Records provided.
-=-=-
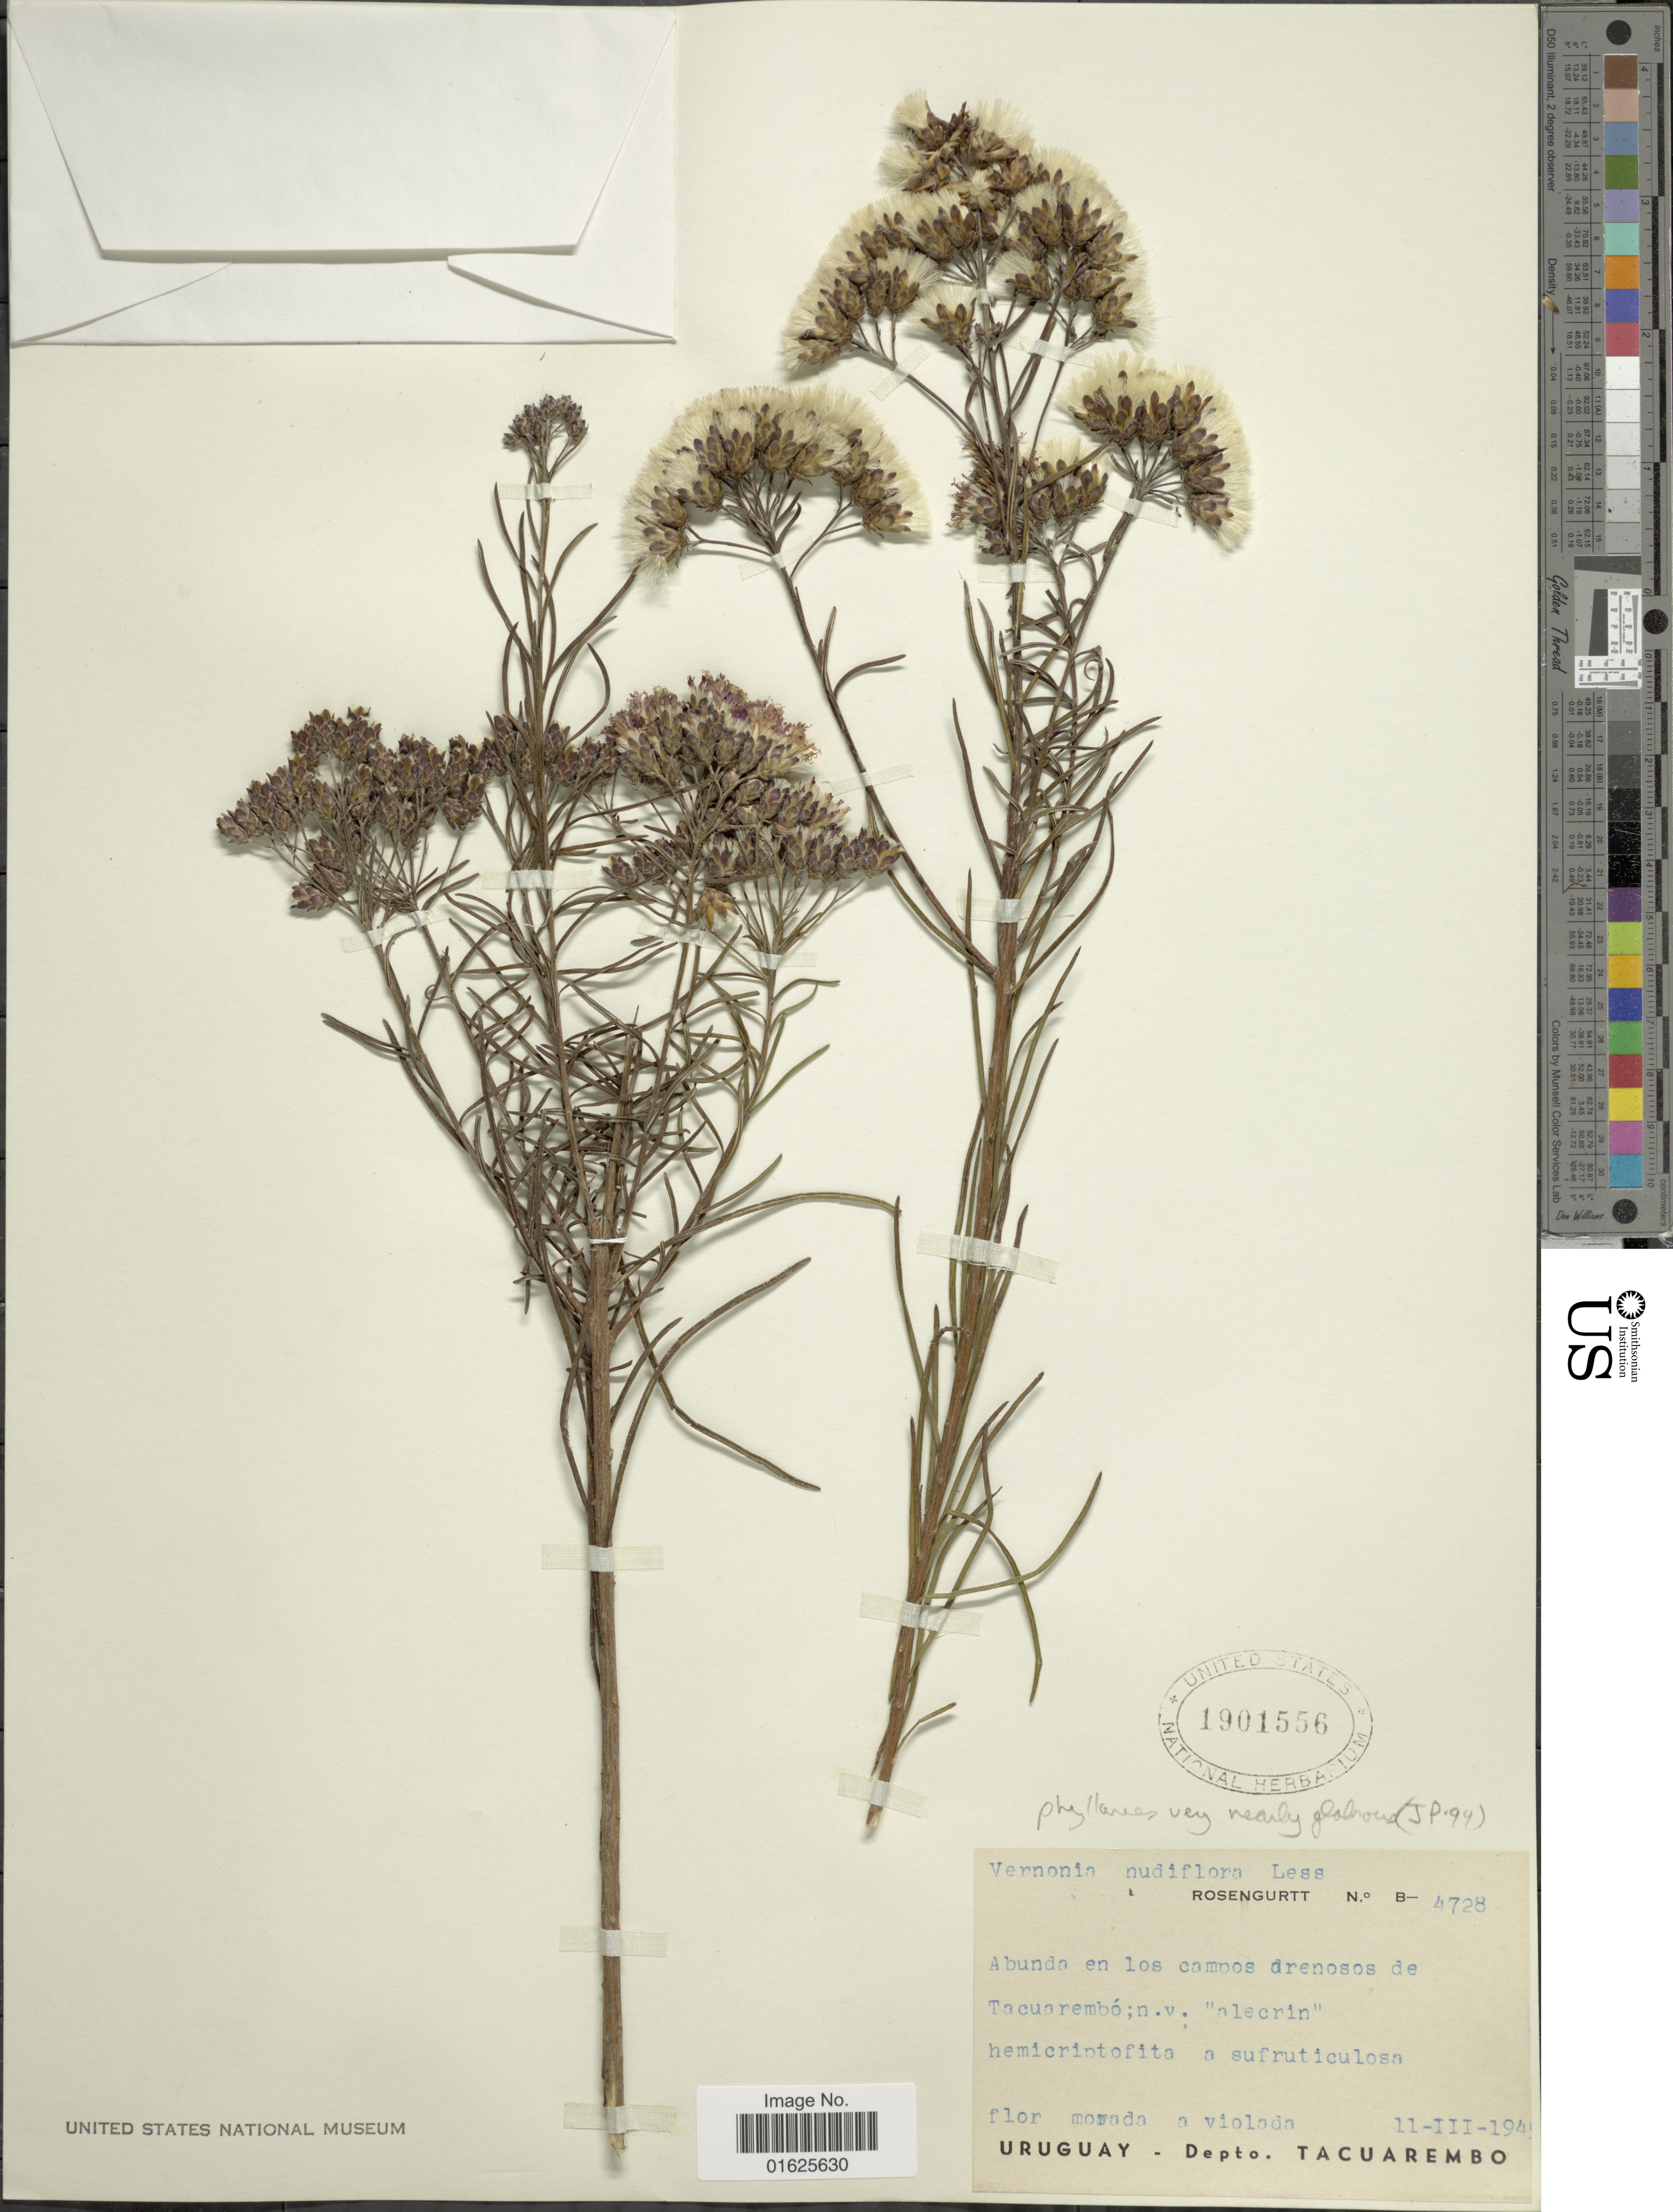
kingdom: Plantae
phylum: Tracheophyta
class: Magnoliopsida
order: Asterales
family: Asteraceae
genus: Vernonanthura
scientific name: Vernonanthura nudiflora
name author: (Less.) H. Rob.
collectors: Rosengurtt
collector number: B-4728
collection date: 1945-03-11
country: Uruguay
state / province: Tacuarembó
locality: Depto. tacuarembo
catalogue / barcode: US 1901556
-=-=-
Stated problem. Can you write out the records above again with "locality" swapped for "site" everywhere, changing nothing else and leaving out the pictures?

Response.
kingdom: Plantae
phylum: Tracheophyta
class: Magnoliopsida
order: Asterales
family: Asteraceae
genus: Vernonanthura
scientific name: Vernonanthura nudiflora
name author: (Less.) H. Rob.
collectors: Rosengurtt
collector number: B-4728
collection date: 1945-03-11
country: Uruguay
state / province: Tacuarembó
site: Depto. tacuarembo
catalogue / barcode: US 1901556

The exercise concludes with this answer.